> Exercise instructions: Having read the listing below, repeat it exactly.

◆ ◆ ◆ ◆ ◆

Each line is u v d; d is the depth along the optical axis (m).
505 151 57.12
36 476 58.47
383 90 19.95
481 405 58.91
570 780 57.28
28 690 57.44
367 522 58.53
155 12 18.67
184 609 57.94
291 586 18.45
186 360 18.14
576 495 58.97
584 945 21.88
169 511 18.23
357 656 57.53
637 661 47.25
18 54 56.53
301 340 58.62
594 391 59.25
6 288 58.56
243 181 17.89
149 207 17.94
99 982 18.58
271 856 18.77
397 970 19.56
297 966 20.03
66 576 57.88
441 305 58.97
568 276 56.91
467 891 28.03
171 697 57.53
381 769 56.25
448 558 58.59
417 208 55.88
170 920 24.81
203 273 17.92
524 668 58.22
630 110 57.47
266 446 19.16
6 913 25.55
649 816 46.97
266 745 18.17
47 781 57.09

◆ ◆ ◆ ◆ ◆

> Response to the exercise:
Each line is u v d; d is the depth along the optical axis (m).
505 151 57.12
36 476 58.47
383 90 19.95
481 405 58.91
570 780 57.28
28 690 57.44
367 522 58.53
155 12 18.67
184 609 57.94
291 586 18.45
186 360 18.14
576 495 58.97
584 945 21.88
169 511 18.23
357 656 57.53
637 661 47.25
18 54 56.53
301 340 58.62
594 391 59.25
6 288 58.56
243 181 17.89
149 207 17.94
99 982 18.58
271 856 18.77
397 970 19.56
297 966 20.03
66 576 57.88
441 305 58.97
568 276 56.91
467 891 28.03
171 697 57.53
381 769 56.25
448 558 58.59
417 208 55.88
170 920 24.81
203 273 17.92
524 668 58.22
630 110 57.47
266 446 19.16
6 913 25.55
649 816 46.97
266 745 18.17
47 781 57.09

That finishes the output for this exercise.